Work order:
Show each line of the data below that has the string "alarm" in it.

[Dataset excerpts]
..............................
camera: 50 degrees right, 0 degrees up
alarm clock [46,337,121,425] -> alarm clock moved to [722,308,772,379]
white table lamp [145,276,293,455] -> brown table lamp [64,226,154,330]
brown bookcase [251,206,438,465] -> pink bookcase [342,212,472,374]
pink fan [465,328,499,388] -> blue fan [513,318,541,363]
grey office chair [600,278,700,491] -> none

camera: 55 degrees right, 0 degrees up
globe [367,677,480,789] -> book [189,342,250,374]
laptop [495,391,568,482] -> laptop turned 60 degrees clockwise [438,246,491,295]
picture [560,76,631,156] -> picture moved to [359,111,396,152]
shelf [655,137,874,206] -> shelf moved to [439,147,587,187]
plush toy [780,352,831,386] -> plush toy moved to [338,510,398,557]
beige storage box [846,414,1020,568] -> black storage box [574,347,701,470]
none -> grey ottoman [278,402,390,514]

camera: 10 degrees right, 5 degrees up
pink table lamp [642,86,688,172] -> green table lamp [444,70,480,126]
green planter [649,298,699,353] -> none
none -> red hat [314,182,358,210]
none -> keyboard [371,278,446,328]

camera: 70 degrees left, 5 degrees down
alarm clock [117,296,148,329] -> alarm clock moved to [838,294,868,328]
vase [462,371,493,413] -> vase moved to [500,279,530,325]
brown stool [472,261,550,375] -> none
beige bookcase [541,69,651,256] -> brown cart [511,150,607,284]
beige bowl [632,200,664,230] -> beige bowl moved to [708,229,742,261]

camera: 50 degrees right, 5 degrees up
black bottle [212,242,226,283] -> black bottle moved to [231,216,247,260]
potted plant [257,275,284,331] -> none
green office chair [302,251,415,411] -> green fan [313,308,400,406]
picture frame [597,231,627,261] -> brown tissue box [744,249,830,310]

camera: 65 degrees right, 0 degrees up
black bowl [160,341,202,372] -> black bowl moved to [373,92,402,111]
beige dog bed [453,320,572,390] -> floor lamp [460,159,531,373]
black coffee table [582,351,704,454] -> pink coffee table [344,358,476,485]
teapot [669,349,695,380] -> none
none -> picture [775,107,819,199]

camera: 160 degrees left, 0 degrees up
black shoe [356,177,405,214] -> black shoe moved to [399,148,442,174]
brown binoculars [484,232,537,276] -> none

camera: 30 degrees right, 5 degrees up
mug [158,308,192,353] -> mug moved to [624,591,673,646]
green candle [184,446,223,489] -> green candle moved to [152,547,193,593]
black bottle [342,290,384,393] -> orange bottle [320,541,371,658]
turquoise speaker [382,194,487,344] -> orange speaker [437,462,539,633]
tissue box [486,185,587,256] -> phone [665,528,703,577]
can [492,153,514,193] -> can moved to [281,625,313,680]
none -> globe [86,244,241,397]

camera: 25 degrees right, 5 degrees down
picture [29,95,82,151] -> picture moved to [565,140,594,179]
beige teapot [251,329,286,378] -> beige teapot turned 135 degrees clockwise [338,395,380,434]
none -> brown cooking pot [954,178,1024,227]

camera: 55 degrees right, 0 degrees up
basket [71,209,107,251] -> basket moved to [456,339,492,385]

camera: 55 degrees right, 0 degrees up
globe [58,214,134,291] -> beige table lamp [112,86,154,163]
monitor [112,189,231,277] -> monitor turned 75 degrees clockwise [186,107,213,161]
..............................
Task response:
alarm clock [46,337,121,425] -> alarm clock moved to [722,308,772,379]
alarm clock [117,296,148,329] -> alarm clock moved to [838,294,868,328]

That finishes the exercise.